**WHAT IS REQUIRED**:
When you output the entries, begin with the first line and end with the line containing "576 72 4.05", keeping each line exactly as it is.

**TASK MATERIAL**:
______________________________

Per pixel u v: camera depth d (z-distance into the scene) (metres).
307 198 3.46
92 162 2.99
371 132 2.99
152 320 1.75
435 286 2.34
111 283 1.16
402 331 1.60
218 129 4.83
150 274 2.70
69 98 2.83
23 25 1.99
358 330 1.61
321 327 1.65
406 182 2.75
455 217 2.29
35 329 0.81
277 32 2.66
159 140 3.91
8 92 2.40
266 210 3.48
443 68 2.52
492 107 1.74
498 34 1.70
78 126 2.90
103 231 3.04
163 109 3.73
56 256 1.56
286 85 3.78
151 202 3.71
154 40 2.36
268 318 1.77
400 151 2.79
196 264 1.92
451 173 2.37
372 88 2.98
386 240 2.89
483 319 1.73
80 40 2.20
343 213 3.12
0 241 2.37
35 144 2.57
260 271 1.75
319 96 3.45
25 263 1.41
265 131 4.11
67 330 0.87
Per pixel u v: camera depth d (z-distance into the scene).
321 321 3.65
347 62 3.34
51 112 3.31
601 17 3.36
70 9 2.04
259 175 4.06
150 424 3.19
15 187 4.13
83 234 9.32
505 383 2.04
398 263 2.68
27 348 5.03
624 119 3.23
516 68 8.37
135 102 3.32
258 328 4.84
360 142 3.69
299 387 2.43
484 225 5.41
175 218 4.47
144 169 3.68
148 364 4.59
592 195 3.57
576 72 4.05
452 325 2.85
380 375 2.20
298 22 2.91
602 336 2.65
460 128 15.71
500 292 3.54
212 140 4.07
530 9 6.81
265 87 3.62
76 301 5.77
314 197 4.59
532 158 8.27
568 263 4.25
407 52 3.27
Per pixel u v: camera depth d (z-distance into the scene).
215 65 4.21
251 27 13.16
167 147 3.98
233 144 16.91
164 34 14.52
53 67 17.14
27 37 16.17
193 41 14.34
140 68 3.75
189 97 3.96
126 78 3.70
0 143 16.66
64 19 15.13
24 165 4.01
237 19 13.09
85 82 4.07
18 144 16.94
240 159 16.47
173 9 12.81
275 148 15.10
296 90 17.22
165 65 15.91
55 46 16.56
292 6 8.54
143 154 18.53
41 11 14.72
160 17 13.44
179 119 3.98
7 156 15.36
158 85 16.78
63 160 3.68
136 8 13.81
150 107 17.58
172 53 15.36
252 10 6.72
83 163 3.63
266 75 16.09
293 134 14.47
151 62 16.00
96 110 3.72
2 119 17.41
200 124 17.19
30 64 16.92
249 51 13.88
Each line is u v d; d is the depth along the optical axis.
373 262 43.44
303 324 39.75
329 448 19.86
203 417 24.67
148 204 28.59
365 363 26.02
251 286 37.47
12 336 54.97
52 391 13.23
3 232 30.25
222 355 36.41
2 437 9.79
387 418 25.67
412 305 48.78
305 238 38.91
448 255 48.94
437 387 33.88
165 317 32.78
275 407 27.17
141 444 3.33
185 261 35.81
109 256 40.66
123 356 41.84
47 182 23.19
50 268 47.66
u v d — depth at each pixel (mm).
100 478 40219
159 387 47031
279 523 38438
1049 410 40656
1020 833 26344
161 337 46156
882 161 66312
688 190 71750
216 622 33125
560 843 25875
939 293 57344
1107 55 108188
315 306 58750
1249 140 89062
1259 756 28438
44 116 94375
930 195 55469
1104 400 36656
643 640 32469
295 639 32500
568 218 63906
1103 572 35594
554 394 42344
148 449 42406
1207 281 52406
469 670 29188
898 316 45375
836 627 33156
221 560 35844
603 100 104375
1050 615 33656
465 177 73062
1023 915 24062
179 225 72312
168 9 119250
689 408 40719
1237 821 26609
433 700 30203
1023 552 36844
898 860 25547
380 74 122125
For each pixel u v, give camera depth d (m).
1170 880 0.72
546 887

______________________________

**SOLUTION TO THIS PROBLEM**:
Per pixel u v: camera depth d (z-distance into the scene) (metres).
307 198 3.46
92 162 2.99
371 132 2.99
152 320 1.75
435 286 2.34
111 283 1.16
402 331 1.60
218 129 4.83
150 274 2.70
69 98 2.83
23 25 1.99
358 330 1.61
321 327 1.65
406 182 2.75
455 217 2.29
35 329 0.81
277 32 2.66
159 140 3.91
8 92 2.40
266 210 3.48
443 68 2.52
492 107 1.74
498 34 1.70
78 126 2.90
103 231 3.04
163 109 3.73
56 256 1.56
286 85 3.78
151 202 3.71
154 40 2.36
268 318 1.77
400 151 2.79
196 264 1.92
451 173 2.37
372 88 2.98
386 240 2.89
483 319 1.73
80 40 2.20
343 213 3.12
0 241 2.37
35 144 2.57
260 271 1.75
319 96 3.45
25 263 1.41
265 131 4.11
67 330 0.87
Per pixel u v: camera depth d (z-distance into the scene).
321 321 3.65
347 62 3.34
51 112 3.31
601 17 3.36
70 9 2.04
259 175 4.06
150 424 3.19
15 187 4.13
83 234 9.32
505 383 2.04
398 263 2.68
27 348 5.03
624 119 3.23
516 68 8.37
135 102 3.32
258 328 4.84
360 142 3.69
299 387 2.43
484 225 5.41
175 218 4.47
144 169 3.68
148 364 4.59
592 195 3.57
576 72 4.05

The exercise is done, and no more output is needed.